Она вытерла нос и совершенно кощунственно выкинула в урну салфетку вместе с недоеденным вафельным рожком.
Надо было идти обратно. Ей к маме. Ему работать.
— Полегчало хоть чуть-чуть? — спросил Григорий.
Яра кивнула, а потом, все так же не глядя на него, протянула в его сторону свой кулачок. Грач широко улыбнулся и шутливо ударил по нему своим. Этому его, кстати, научила она, правда, ей было тогда лет шесть, и в ее группе в детском саду была мода на особые приветствия.
— Спасибо, — поблагодарила она. — Вкусно было.
— Ну и хорошо, — вздохнул Грач. — И правда, Яр, не волнуйся, все у тебя будет замечательно. Все сдашь, везде поступишь.
— Обещаешь?
— Да.
— Ну, раз уж Григорий Михайлович обещает мне…
— Яра.
— Все-все, молчу…
— Вот и правильно. Пойдем?
Яра с тоской оглядела лужи на предстоящем им пути, и Грач подумал, что будь она поменьше, он бы посадил ее себе на шею: пусть развлекается, пока он мочит ноги. А потом понял, что и сейчас вполне мог бы подхватить ее на руки. Ну что она там весит? Как воробушек… А воображение уже поспешно дорисовало все остальное: ощущения от тяжести ее тела на его руках, и прижатой к его груди щеки, и серые глаза, которые могли бы оказаться так близко...
Черт!
Григорий с трудом удержался, чтобы не выругаться.
— Все, Яр, пошли, — бросил он, поспешно подскакивая.

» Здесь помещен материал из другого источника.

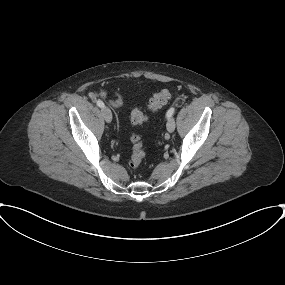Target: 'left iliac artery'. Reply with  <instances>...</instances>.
Masks as SVG:
<instances>
[{"mask_svg":"<svg viewBox=\"0 0 285 285\" xmlns=\"http://www.w3.org/2000/svg\"><path fill=\"white\" fill-rule=\"evenodd\" d=\"M174 112H175V108H174V107H171V108L167 111V114H166L167 118L172 117V115L174 114Z\"/></svg>","mask_w":285,"mask_h":285,"instance_id":"obj_1","label":"left iliac artery"}]
</instances>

Убедить Сокола, что ей и в апреле тренировки ни к чему. Не видеться с ней как можно дольше. Незачем ей встречаться со старым извращенцем, который не может держать в узде свою фантазию. Стыд-то какой!..
И он рванул вперед, не замечая особо, куда и на что наступает. Яра послушно подхватила рюкзак и перчатки и пошла следом. И все равно догнала его.